Interestingly, the altered extracellular thiol profile observed for chronically activated U373 cells in this study closely reflects the reported changes in thiol levels in AD patients. For example, a recent study by Mandal and colleagues (2012), in which magnetic resonance spectroscopy was used to non-invasively measure brain GSH content, found a significant decrease in GSH level in the brains of AD patients compared to both young and old healthy controls. In another study, AD patients were found to have reduced plasma levels of cysteinylglycine compared to controls (Hernanz et al. 2007). Furthermore, not only have elevated levels of homocysteine been measured in the plasma (McCaddon et al. 2003) and CSF (Popp et al. 2009) of AD patients, hyperhomocysteinemia was suggested as an independent risk factor for AD (Morris 2003; Seshadri 2006).

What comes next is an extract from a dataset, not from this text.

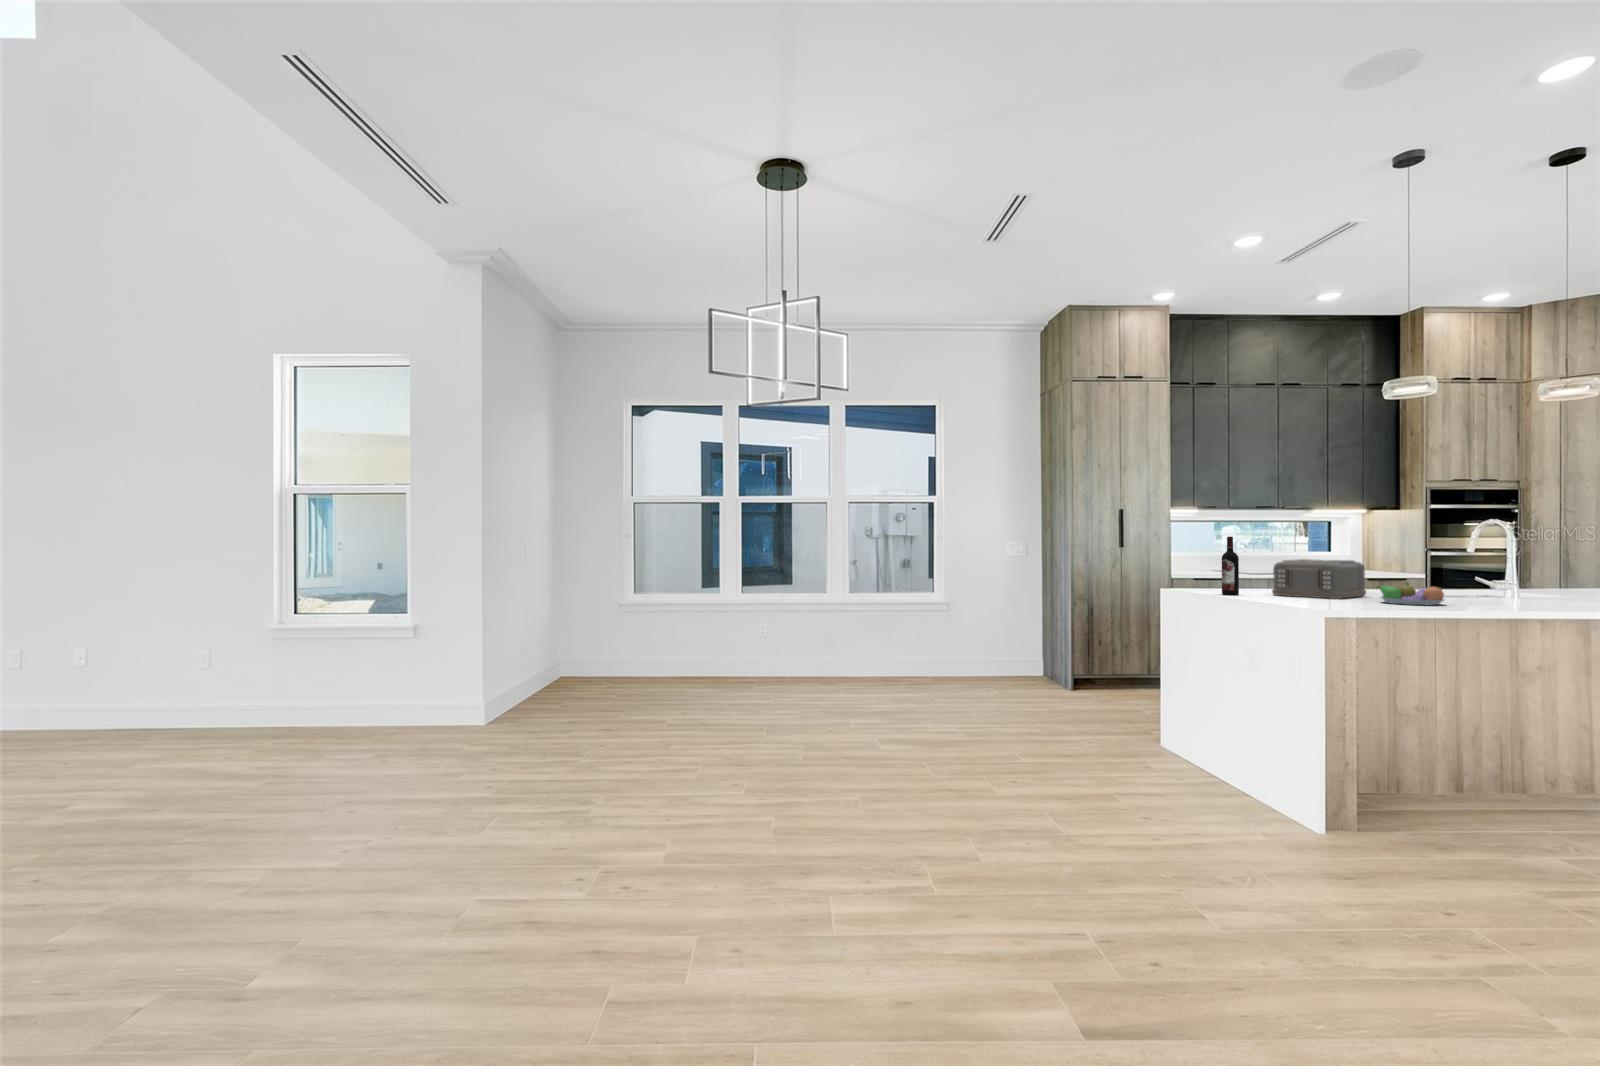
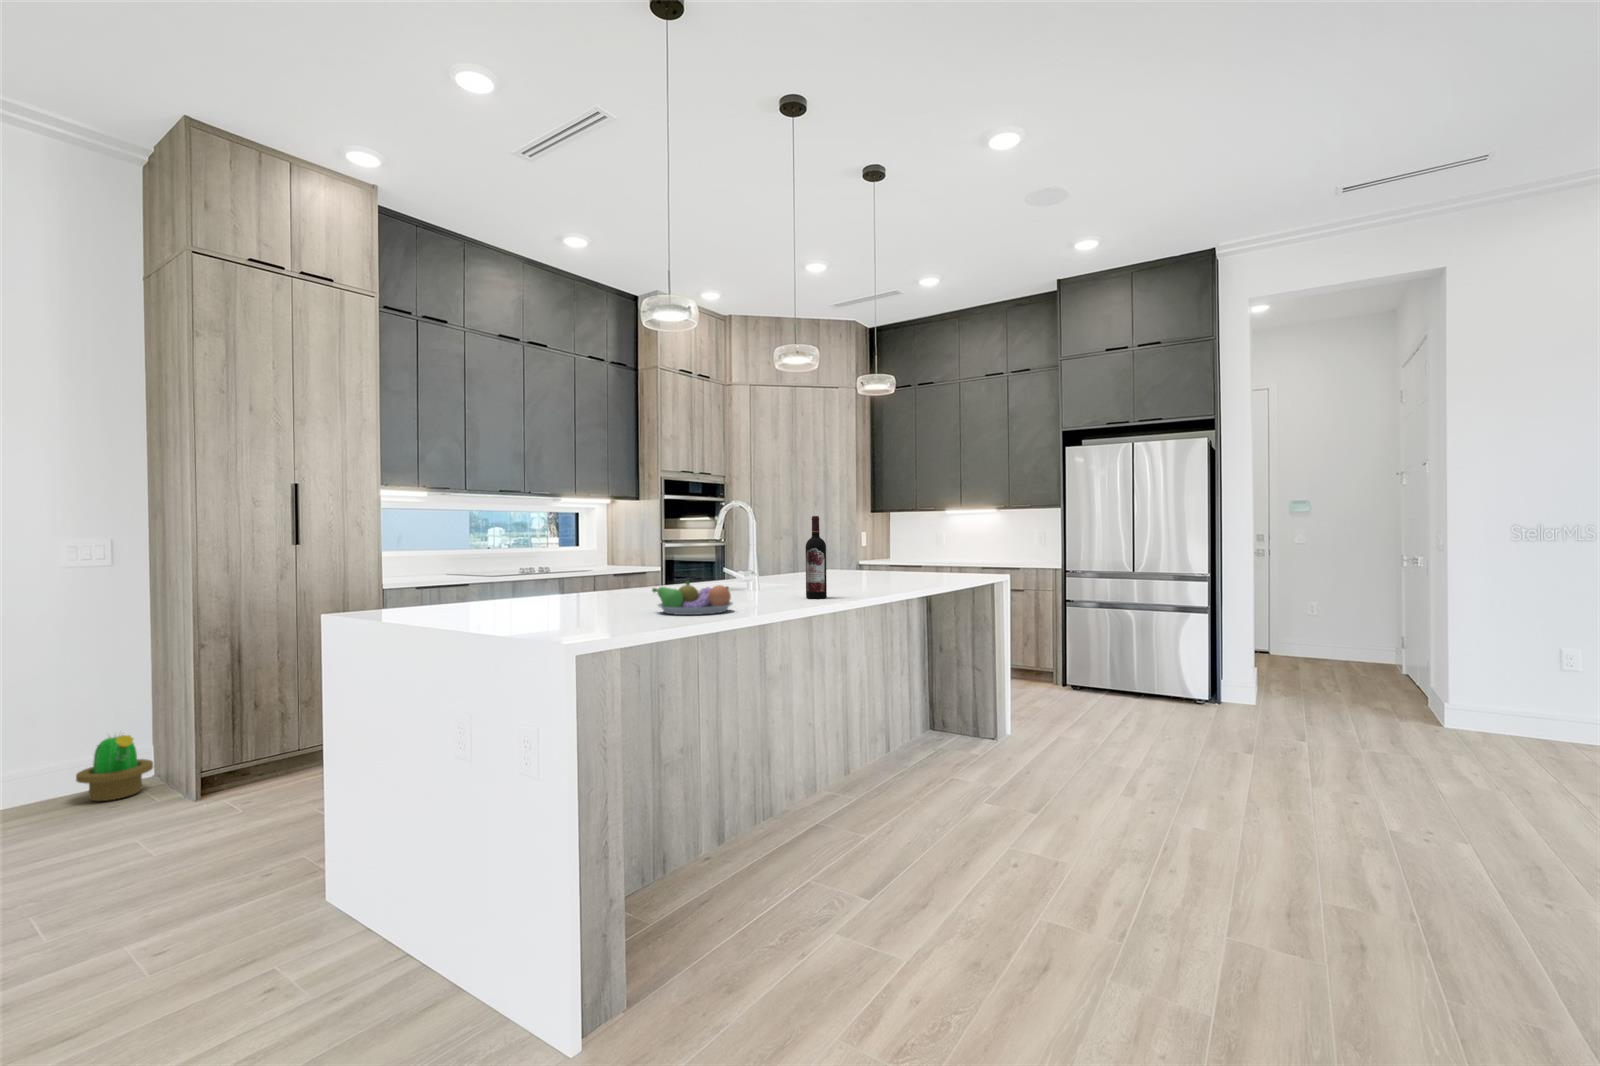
wine bottle: present [1222,537,1239,595] -> present [805,516,827,598]
toaster: present [1272,559,1366,599] -> none [512,552,634,612]
decorative plant: none [1015,647,1047,683] -> present [76,735,153,801]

Overall, our data suggests that chronic exposure to pro-inflammatory cytokines induces changes in astrocytic thiol metabolism that might be potentially harmful to neurons. Although our results cannot be directly extrapolated to an in vivo situation, it is tempting to consider the possibility that chronically activated astrocytes, might show similar changes to those observed here. In particular, decreased astrocytic provision of the neuronal GSH substrate, cysteinylglycine and increased astrocytic release of the neurotoxic compound, homocysteine, could contribute to neuronal toxicity. If indeed inflammation-induced impaired thiol metabolism is a key contributor to the neurodegeneration seen in diseases such as AD, it might be possible to affect disease outcomes by modulation of GSH levels. For example, the use of astroglial-targeted GSH boosters (e.g. Nrf2 activators), direct supplementation with neuronal GSH substrates (e.g. cysteinylglycine and γ-glutamylcysteine) or administration of exogenous antioxidants or anti-inflammatory agents might be explored (Steele et al. 2007; Steele and Robinson 2011).